In my content area, Spanish, I could involve metacognitive knowledge through having students use strategies to learn information. Using strategies to learn the verbs of verbs in Spanish could help students more easily remember the conjugations of verbs, and they could strategies to help them remember vocabulary like if a word starts with the same letter in English and Spanish. Also students should know how language is learned through the brain and what parts of the brains pertain to learning language. Students could use self-interrogation a lot while learning a foreign language. Students could make note cards for vocab mostly, but also for verbs and conjugations of irregular verbs. When students use flash cards, they see one side and then ask themselves what the word or phrase means, and then they can gauge how much they know about the subject or verb, etc. Through flash cards, they question themselves and learn how much they do and do not know.
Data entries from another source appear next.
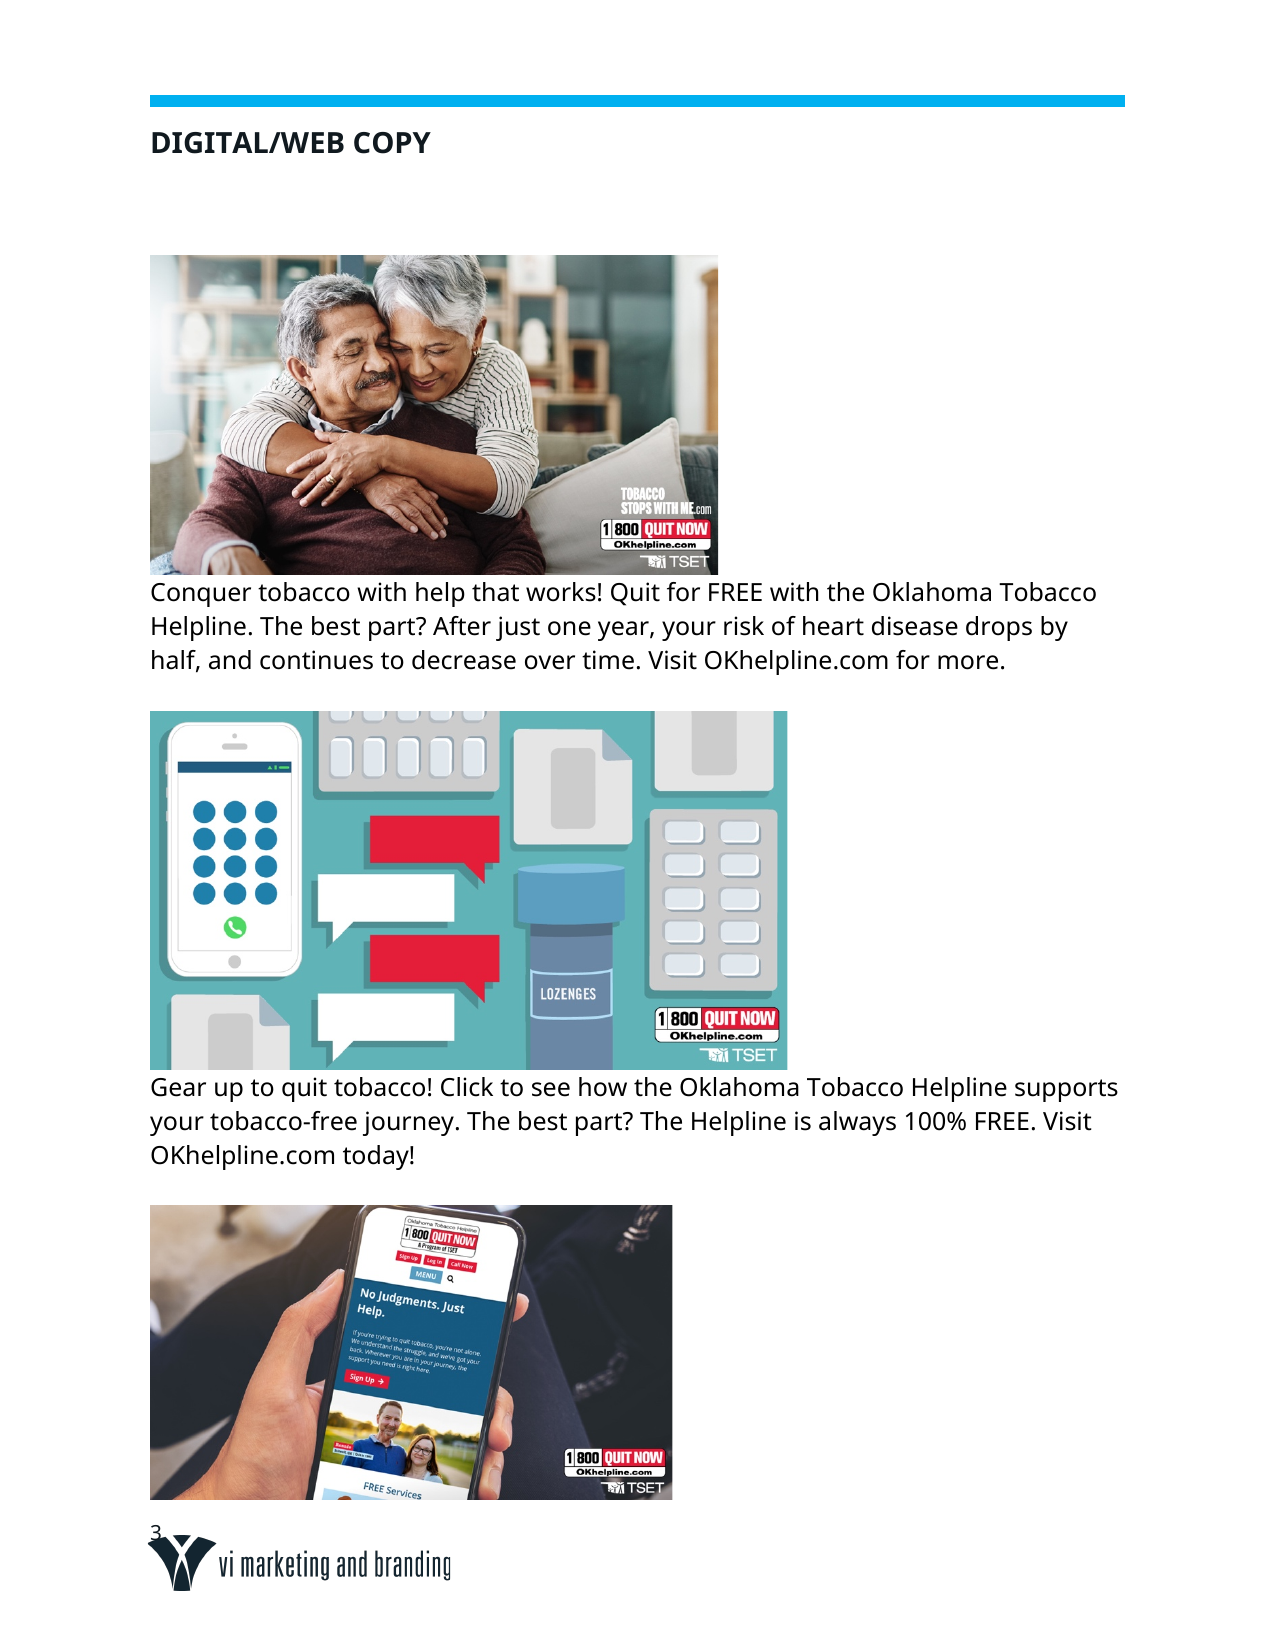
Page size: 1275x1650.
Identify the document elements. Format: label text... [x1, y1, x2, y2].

picture [150, 255, 719, 575]
text Gear up to quit tobacco! Click to see how the Oklahoma Tobacco Helpline supports your tobacco-free journey. The best part? The Helpline is always 100% FREE. Visit OKhelpline.com today! [150, 1069, 1125, 1172]
picture [150, 711, 788, 1070]
picture [150, 1205, 673, 1500]
text Conquer tobacco with help that works! Quit for FREE with the Oklahoma Tobacco Helpline. The best part? After just one year, your risk of heart disease drops by half, and continues to decrease over time. Visit OKhelpline.com for more. [150, 575, 1125, 677]
picture [147, 1535, 451, 1591]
· Critical thinking involves primarily the control of information, the ‘analysis, synthesis, and evaluation’ of information to solve a problem or reach a goal. Metacognition involves the control of thinking, or monitoring and evaluation of thinking and learning strategies. Which do you feel is more relevant to your content area? Why? Give an example if possible.
I feel that critical thinking is more important for my content area of Spanish because students need to be able to write papers in Spanish, and that involves a great amount of critical thinking. Writing a paper requires a lot of critical thinking in English, but when a paper is in Spanish, it requires even more thinking in general, but also more critical thinking because students have to think of the grammar, word choice, etc in Spanish, and it is harder to think of these things in Spanish than English, or any language that is one’s native language. For any Spanish class, students need to be able to speak, write, listen, and write the language and all of these combined require a great level of critical thinking when an assignment combines all or close to all of these aspects of the language.
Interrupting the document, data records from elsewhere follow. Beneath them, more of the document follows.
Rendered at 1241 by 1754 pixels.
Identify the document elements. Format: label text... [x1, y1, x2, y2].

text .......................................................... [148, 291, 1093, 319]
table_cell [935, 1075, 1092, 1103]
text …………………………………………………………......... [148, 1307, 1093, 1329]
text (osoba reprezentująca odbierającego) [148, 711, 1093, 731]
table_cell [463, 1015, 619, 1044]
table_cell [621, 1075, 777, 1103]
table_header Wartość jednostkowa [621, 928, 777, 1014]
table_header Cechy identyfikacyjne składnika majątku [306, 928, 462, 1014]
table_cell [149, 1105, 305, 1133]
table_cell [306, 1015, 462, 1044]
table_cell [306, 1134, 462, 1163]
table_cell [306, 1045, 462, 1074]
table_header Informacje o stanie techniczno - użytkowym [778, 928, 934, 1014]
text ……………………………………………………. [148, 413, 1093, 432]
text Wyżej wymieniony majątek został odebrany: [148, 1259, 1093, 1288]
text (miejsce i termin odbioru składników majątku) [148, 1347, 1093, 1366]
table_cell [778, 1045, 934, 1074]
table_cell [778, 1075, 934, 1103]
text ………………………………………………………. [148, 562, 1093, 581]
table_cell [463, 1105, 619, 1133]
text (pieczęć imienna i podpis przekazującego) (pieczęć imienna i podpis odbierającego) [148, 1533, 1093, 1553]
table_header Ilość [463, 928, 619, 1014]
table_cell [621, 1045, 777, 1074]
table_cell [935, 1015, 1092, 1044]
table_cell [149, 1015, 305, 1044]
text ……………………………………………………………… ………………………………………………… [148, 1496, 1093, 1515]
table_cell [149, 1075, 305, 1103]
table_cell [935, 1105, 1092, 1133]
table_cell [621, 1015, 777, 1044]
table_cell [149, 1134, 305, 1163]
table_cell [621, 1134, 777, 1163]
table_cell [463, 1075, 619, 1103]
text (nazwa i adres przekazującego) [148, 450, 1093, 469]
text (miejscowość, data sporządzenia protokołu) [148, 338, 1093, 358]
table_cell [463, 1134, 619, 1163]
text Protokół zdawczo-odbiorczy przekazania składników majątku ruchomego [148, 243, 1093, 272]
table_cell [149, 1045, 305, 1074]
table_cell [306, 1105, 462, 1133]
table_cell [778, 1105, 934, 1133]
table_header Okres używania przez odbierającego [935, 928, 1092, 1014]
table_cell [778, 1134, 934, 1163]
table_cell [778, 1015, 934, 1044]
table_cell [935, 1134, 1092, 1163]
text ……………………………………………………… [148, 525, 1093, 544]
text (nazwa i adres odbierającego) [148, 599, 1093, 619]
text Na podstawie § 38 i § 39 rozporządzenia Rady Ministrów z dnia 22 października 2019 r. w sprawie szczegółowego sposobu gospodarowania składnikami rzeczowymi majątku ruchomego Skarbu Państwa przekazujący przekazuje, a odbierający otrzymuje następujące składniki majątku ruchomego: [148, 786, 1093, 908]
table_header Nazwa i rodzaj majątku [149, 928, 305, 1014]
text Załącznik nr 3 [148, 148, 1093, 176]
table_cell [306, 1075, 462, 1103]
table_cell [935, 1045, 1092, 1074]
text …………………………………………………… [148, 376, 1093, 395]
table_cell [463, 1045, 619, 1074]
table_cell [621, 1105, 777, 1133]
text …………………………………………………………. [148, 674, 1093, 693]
I left the book in my office, but I think that line was saying that writing was considered a tool for IMPROVING thinking, not just a method of expressing higher order thinking. Writing acts as practice for expressing and reflecting on thoughts.... So, writing has been used as product of thinking for a long time, but not as a method of learning.
ReplyDeleteYour description brings up an important part of metacognition: knowing what you do not know. Many people don't even realize this is important.... Also, as you seem to understand, a lot of the information processing encoding strategies can be used for metacognition.
I agree that in using a foreign language, there's a great deal of synthesis that's required.... the right word choice, the spelling, the relation to English words.... perhaps while LEARNING spanish, more metacognition would be helpful, and when using the language, critical thinking is more relevant.